* Records shown:

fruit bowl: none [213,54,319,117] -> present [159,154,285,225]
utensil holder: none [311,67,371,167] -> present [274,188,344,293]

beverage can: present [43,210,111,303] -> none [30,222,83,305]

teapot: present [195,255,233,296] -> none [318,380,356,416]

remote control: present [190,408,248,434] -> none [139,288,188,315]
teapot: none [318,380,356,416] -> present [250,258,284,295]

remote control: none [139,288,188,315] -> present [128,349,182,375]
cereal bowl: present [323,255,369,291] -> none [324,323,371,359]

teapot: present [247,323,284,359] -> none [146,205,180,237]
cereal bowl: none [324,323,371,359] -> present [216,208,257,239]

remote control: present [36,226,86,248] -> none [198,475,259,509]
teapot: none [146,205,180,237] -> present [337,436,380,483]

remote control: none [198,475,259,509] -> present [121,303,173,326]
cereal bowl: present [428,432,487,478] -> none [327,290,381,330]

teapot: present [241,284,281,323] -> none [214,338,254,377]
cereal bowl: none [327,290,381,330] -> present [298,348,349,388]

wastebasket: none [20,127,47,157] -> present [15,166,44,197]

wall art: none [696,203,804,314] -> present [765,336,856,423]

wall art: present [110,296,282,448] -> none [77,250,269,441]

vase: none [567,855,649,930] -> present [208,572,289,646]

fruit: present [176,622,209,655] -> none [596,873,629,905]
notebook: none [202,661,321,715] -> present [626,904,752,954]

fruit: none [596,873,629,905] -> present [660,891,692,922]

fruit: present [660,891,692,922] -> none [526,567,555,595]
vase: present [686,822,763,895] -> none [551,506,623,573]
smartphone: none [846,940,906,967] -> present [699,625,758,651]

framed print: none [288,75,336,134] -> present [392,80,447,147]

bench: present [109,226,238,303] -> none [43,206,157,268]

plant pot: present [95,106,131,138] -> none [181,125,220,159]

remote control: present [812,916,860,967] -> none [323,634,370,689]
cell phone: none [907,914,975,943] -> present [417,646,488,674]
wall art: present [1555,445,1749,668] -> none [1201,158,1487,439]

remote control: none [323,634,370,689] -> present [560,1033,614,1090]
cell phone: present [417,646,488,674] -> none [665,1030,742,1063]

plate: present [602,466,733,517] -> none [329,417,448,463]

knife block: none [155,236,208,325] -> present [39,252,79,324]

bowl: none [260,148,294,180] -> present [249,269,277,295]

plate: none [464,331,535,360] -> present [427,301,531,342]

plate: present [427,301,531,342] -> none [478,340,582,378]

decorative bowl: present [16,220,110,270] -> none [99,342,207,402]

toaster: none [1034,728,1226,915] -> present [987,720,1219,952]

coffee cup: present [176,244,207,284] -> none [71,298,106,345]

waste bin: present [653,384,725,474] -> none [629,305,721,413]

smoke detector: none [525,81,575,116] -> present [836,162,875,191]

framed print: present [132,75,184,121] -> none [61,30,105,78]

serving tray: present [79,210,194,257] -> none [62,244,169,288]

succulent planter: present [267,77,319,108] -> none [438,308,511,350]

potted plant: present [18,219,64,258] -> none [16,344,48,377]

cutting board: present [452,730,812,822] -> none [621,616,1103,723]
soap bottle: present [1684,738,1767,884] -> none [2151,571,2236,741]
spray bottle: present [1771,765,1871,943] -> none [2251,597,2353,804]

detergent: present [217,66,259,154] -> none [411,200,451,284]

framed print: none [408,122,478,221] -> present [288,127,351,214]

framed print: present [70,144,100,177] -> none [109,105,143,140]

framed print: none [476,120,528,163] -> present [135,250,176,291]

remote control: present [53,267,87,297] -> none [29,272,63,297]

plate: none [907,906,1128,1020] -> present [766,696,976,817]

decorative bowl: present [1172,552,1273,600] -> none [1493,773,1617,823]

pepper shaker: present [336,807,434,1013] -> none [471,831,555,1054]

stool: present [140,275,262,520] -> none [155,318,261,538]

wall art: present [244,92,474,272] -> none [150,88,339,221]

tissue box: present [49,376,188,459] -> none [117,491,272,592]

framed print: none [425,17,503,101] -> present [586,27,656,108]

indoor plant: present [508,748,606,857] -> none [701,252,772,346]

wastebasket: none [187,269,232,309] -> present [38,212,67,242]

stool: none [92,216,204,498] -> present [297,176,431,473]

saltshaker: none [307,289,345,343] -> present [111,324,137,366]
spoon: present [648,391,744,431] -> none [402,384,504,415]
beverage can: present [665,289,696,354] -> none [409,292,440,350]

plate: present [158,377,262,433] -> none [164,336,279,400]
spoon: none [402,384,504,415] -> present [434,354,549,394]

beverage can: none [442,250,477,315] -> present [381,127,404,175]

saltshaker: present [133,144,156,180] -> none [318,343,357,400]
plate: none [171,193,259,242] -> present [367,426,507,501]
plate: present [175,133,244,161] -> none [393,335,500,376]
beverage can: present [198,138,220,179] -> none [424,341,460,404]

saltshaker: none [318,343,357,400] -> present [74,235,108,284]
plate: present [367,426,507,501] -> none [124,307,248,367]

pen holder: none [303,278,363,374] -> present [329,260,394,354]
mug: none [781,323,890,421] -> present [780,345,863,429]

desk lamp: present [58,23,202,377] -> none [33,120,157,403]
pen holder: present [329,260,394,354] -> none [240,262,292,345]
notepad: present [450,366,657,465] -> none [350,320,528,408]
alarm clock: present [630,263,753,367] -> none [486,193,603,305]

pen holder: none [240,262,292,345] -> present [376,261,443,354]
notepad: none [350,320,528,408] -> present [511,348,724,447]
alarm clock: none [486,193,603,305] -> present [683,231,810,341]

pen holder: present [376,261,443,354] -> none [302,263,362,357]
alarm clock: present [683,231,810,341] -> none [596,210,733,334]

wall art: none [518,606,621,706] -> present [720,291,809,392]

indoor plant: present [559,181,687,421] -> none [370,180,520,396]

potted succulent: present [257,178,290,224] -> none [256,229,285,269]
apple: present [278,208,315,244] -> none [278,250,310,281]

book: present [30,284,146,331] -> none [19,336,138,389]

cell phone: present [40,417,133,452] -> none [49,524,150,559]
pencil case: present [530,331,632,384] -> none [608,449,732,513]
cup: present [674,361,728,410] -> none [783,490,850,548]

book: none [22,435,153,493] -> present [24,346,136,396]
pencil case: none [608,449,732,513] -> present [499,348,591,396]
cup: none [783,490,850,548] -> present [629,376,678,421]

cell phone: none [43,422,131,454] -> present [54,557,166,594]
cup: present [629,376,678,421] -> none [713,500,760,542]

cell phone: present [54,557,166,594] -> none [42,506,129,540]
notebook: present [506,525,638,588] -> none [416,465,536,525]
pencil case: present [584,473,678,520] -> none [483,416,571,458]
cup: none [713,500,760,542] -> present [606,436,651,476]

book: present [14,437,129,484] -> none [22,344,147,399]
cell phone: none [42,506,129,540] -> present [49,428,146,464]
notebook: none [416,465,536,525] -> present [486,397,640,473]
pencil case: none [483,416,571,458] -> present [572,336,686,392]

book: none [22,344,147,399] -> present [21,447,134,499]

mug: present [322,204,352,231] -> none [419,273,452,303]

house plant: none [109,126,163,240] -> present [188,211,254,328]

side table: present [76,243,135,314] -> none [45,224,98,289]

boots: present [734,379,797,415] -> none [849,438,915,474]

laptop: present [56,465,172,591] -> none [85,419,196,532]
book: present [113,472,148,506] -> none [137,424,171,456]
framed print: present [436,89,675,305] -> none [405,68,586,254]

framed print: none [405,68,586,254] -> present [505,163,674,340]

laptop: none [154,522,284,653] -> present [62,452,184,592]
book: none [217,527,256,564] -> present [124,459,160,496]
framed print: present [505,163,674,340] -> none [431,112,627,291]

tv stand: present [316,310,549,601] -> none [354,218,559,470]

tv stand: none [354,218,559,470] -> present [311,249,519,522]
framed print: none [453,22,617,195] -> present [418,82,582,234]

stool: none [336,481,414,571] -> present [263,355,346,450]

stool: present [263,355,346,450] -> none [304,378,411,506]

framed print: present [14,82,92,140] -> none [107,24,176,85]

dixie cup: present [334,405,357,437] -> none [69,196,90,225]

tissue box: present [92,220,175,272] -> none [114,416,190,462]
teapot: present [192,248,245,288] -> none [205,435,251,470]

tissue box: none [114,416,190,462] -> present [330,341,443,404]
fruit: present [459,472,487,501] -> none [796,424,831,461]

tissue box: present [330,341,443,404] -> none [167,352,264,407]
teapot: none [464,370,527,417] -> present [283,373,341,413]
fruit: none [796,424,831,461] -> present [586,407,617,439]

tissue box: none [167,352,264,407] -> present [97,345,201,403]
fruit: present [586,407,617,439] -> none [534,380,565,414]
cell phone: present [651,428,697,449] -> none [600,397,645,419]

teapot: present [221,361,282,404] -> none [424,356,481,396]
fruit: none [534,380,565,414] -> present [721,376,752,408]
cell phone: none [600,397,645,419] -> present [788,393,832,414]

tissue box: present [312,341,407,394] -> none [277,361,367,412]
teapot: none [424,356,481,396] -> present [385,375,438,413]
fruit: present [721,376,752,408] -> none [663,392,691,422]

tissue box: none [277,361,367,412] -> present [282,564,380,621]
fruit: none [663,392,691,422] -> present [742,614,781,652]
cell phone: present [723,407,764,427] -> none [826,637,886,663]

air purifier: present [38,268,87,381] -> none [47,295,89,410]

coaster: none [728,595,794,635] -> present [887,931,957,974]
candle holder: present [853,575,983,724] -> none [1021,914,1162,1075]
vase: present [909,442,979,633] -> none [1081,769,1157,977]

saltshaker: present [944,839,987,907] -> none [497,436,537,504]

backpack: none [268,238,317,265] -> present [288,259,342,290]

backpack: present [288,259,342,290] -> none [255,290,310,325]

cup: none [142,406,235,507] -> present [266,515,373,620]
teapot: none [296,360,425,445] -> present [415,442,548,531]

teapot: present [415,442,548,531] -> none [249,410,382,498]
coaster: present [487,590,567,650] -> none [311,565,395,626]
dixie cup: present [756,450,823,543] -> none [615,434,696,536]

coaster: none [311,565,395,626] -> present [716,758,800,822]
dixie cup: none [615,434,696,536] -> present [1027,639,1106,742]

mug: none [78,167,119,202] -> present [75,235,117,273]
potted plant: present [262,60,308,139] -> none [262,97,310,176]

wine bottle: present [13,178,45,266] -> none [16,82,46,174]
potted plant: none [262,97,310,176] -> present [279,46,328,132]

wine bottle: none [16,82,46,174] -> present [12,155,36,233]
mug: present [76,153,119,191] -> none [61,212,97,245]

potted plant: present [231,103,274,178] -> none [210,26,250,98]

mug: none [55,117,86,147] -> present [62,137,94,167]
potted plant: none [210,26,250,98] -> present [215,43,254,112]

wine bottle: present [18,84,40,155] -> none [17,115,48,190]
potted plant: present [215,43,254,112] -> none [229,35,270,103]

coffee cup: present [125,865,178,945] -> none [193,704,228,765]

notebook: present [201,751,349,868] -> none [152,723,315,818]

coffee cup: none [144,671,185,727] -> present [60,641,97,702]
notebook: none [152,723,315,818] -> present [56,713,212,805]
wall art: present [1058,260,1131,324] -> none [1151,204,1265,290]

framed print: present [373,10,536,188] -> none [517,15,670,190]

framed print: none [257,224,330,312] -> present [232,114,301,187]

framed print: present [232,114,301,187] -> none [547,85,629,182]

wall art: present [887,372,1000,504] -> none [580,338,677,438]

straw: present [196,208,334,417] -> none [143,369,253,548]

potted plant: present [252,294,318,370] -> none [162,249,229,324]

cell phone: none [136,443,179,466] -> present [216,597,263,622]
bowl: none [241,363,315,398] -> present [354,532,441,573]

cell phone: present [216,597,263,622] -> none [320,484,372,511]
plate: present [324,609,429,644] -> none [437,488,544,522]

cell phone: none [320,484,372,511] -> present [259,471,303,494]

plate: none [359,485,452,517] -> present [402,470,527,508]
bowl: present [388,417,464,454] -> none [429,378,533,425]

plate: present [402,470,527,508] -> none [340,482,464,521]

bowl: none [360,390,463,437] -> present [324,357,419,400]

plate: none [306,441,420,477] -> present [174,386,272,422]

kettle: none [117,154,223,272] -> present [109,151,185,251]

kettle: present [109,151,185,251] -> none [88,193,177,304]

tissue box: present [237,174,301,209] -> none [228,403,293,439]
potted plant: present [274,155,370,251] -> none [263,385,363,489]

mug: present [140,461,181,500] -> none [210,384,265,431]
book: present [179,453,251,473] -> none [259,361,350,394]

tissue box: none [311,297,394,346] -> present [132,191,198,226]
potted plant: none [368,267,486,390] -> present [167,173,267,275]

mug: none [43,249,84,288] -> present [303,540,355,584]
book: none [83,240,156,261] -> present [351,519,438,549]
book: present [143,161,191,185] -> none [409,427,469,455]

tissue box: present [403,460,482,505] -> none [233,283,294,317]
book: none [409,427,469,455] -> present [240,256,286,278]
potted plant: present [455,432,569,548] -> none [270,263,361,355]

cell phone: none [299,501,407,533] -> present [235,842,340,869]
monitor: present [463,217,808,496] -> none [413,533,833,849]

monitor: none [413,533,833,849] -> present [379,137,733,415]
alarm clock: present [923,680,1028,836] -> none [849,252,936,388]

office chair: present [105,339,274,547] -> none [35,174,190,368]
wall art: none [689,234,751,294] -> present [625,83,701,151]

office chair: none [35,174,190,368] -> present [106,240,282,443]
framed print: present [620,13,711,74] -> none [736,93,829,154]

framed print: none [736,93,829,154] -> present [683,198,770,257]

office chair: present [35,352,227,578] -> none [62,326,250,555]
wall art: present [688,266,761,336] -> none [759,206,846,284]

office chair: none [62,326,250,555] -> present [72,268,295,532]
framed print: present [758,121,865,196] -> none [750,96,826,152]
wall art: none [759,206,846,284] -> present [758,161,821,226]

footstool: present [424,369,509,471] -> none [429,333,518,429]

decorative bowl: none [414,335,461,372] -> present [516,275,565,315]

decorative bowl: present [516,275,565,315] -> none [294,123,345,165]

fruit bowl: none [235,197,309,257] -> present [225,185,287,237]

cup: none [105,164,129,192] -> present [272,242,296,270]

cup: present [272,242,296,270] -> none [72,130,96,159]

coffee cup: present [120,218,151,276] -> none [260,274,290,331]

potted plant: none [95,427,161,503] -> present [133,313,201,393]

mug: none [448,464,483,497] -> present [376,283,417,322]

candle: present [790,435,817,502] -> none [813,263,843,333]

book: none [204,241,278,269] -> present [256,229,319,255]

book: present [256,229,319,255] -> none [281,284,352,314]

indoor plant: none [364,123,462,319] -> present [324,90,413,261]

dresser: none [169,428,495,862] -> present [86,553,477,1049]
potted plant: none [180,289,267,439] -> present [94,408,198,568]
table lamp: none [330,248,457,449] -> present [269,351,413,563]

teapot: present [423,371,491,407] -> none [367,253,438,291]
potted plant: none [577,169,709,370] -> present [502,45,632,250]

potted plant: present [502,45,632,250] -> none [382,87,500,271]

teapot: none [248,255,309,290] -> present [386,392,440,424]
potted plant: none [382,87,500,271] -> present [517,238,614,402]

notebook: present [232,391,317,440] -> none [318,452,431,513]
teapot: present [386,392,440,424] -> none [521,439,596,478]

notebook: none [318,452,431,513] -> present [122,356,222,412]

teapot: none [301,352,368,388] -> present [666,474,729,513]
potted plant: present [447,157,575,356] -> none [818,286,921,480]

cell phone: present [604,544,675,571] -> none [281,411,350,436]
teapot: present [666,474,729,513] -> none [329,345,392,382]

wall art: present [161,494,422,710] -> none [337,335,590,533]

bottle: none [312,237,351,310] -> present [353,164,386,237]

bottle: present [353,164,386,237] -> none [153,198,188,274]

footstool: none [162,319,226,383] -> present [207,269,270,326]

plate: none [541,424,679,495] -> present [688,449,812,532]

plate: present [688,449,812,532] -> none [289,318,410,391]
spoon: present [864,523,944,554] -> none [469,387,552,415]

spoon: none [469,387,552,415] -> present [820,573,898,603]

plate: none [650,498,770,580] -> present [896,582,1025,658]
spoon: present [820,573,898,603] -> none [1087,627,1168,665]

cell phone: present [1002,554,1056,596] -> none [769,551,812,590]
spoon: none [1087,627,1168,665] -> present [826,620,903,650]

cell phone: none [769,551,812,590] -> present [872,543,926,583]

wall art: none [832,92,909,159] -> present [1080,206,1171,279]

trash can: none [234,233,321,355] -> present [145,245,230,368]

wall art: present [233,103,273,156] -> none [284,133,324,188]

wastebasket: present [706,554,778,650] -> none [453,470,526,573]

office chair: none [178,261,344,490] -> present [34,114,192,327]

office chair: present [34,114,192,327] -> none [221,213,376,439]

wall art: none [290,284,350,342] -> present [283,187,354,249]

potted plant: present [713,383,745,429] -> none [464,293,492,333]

* Exercise brief:
Among the entries above, the lines between the ones containing "remote control: present [53,267,87,297]" and "plate: none [171,193,259,242]", inclusive, are to be transcribed exactly. No other line is to be given.

* Problem solution:
remote control: present [53,267,87,297] -> none [29,272,63,297]

plate: none [907,906,1128,1020] -> present [766,696,976,817]

decorative bowl: present [1172,552,1273,600] -> none [1493,773,1617,823]

pepper shaker: present [336,807,434,1013] -> none [471,831,555,1054]

stool: present [140,275,262,520] -> none [155,318,261,538]

wall art: present [244,92,474,272] -> none [150,88,339,221]

tissue box: present [49,376,188,459] -> none [117,491,272,592]

framed print: none [425,17,503,101] -> present [586,27,656,108]

indoor plant: present [508,748,606,857] -> none [701,252,772,346]

wastebasket: none [187,269,232,309] -> present [38,212,67,242]

stool: none [92,216,204,498] -> present [297,176,431,473]

saltshaker: none [307,289,345,343] -> present [111,324,137,366]
spoon: present [648,391,744,431] -> none [402,384,504,415]
beverage can: present [665,289,696,354] -> none [409,292,440,350]

plate: present [158,377,262,433] -> none [164,336,279,400]
spoon: none [402,384,504,415] -> present [434,354,549,394]

beverage can: none [442,250,477,315] -> present [381,127,404,175]

saltshaker: present [133,144,156,180] -> none [318,343,357,400]
plate: none [171,193,259,242] -> present [367,426,507,501]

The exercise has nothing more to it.